Activity list »
- 1) In the forum thread about fursonas, what does Neko say when asked about being the Neko from Washington?
- 2) Repeat everything in the fursona forum thread from "Congratulations to whoever" down to "mind is distracted.".
- 3) Go on with the forum thread about fursonas from where it stops.

-- Given text follows --

Congratulations to whoever actually read all this! ​


----------



## Mattos (Jul 15, 2008)

Neko said:


> *Behavior and Personality:* Shy and uncomfortable talking with strangers, Fae often keeps to herself and finds it hard to trust people, but once you get to know her she's kind and carefree. Open-mined and loyal, she can be ditsy and aloof when her mind is distracted.



Heh.
I think I'm not the only one at the world, at least.
My chara (and me) are just like this.


----------



## Mr. Someone (Jul 15, 2008)

Awww... come here.
*hugs*


----------



## Shadowwolf (Jul 15, 2008)

NEKO... Are you... The Neko from Washington?


----------



## Neko (Jul 15, 2008)

Mr. Someone said:


> Awww... come here.
> *hugs*


*hugs back*

Thanks for the hug. ^^-


----------



## Neko (Jul 15, 2008)

Shadowwolf said:


> NEKO... Are you... The Neko from Washington?


I've never even been to Washington. xD


----------



## Neko (Jul 15, 2008)

Mattos said:


> Heh.
> I think I'm not the only one at the world, at least.
> My chara (and me) are just like this.


o:

Maybe our fursona's could get to know each other? Be friends...?


----------



## Mattos (Jul 15, 2008)

-- Given text concluded --
-- Listed records follows --

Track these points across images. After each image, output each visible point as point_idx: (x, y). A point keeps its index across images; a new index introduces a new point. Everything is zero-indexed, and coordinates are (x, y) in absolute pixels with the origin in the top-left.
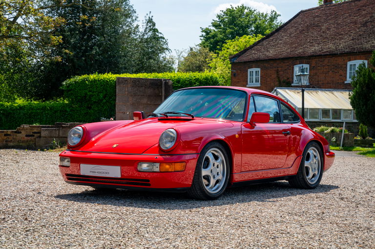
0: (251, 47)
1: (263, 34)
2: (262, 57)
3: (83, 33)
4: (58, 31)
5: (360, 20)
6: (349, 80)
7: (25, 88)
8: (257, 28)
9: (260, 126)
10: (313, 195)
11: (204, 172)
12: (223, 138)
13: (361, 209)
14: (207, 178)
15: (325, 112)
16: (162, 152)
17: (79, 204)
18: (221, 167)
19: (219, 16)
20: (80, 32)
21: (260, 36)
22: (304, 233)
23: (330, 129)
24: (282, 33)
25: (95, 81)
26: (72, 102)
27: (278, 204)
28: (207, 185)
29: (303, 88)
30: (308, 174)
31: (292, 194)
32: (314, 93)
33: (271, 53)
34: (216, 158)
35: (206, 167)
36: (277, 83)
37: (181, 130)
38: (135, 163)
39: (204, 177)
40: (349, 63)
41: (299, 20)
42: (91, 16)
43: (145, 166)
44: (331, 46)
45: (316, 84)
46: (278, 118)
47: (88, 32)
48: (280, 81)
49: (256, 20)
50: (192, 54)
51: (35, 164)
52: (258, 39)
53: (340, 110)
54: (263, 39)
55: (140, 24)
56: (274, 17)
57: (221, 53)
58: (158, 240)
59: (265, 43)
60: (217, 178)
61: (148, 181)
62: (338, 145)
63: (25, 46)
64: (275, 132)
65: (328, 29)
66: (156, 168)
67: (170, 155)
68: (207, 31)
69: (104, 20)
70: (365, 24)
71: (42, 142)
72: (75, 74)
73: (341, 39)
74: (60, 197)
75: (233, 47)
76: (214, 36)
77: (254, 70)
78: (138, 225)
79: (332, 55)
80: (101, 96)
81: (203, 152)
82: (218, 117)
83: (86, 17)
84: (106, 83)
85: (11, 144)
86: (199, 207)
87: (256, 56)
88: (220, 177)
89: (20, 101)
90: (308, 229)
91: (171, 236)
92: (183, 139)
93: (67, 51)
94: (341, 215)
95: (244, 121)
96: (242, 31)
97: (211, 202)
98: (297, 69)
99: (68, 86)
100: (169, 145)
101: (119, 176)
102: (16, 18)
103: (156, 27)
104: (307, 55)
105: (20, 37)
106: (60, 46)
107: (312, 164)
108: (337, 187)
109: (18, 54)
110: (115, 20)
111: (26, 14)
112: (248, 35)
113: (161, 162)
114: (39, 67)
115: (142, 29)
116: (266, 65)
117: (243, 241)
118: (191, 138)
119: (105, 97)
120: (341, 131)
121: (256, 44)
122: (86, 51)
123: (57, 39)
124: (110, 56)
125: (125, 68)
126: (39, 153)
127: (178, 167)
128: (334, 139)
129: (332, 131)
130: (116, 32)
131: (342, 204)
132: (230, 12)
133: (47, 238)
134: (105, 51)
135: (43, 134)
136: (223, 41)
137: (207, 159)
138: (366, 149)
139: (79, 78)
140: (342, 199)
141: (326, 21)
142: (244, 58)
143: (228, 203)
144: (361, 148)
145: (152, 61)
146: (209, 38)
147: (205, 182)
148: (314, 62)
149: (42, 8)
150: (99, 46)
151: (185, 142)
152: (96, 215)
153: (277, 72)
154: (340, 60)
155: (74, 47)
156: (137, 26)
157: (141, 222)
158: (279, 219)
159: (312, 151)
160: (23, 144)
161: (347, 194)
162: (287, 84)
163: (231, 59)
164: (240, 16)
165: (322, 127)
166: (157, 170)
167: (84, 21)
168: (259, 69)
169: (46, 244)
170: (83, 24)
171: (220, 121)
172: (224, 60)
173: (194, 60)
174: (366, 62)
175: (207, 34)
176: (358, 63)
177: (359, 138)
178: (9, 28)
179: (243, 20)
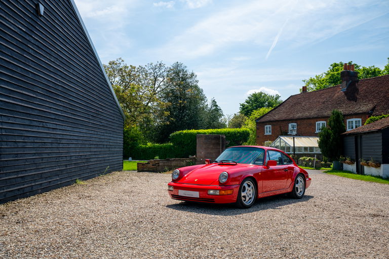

-- Listed records concluded --

Task-by-task results »
- 1) Neko has never even been to Washington.

- 2)
Congratulations to whoever actually read all this! ​


----------



## Mattos (Jul 15, 2008)

Neko said:


> *Behavior and Personality:* Shy and uncomfortable talking with strangers, Fae often keeps to herself and finds it hard to trust people, but once you get to know her she's kind and carefree. Open-mined and loyal, she can be ditsy and aloof when her mind is distracted.

- 3)
Neko said:


> o:
> 
> Maybe our fursona's could get to know each other? Be friends...?



I think we could try...
He have a rough story.
Not as rough as yours, but still...


----------



## Neko (Jul 15, 2008)

Mattos said:


> I think we could try...
> He have a rough story.
> Not as rough as yours, but still...


I'd definitely like to hear it if you've got the time to PM me. x:


----------



## Mattos (Jul 15, 2008)

I'll try to do it...

But now i realy need to go...

Tomorrow, maybe. (Here is 20:40 and I have class at 07:00 tomorrow XD)


----------



## Neko (Jul 15, 2008)

Mattos said:


> I'll try to do it...
> 
> But now i realy need to go...
> 
> Tomorrow, maybe. (Here is 20:40 and I have class at 07:00 tomorrow XD)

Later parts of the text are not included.